- Work task: Write out the listing below in full and exactly, leaving out every picture.
==== Supplied records
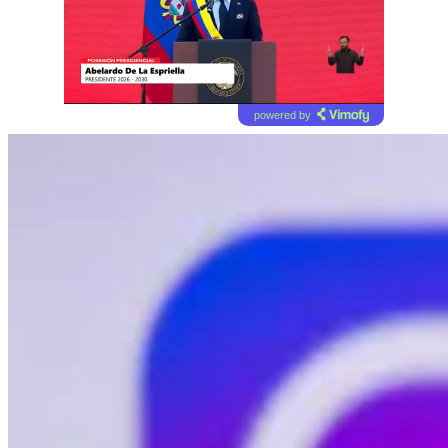
powered by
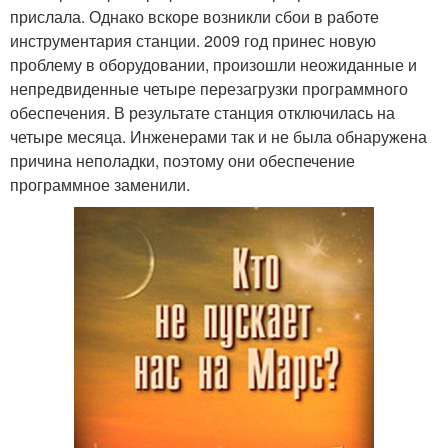
прислала. Однако вскоре возникли сбои в работе
инструментария станции. 2009 год принес новую
проблему в оборудовании, произошли неожиданные и
непредвиденные четыре перезагрузки программного
обеспечения. В результате станция отключилась на
четыре месяца. Инженерами так и не была обнаружена
причина неполадки, поэтому они обеспечение
программное заменили.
========
- Response:
powered by
прислала. Однако вскоре возникли сбои в работе
инструментария станции. 2009 год принес новую
проблему в оборудовании, произошли неожиданные и
непредвиденные четыре перезагрузки программного
обеспечения. В результате станция отключилась на
четыре месяца. Инженерами так и не была обнаружена
причина неполадки, поэтому они обеспечение
программное заменили.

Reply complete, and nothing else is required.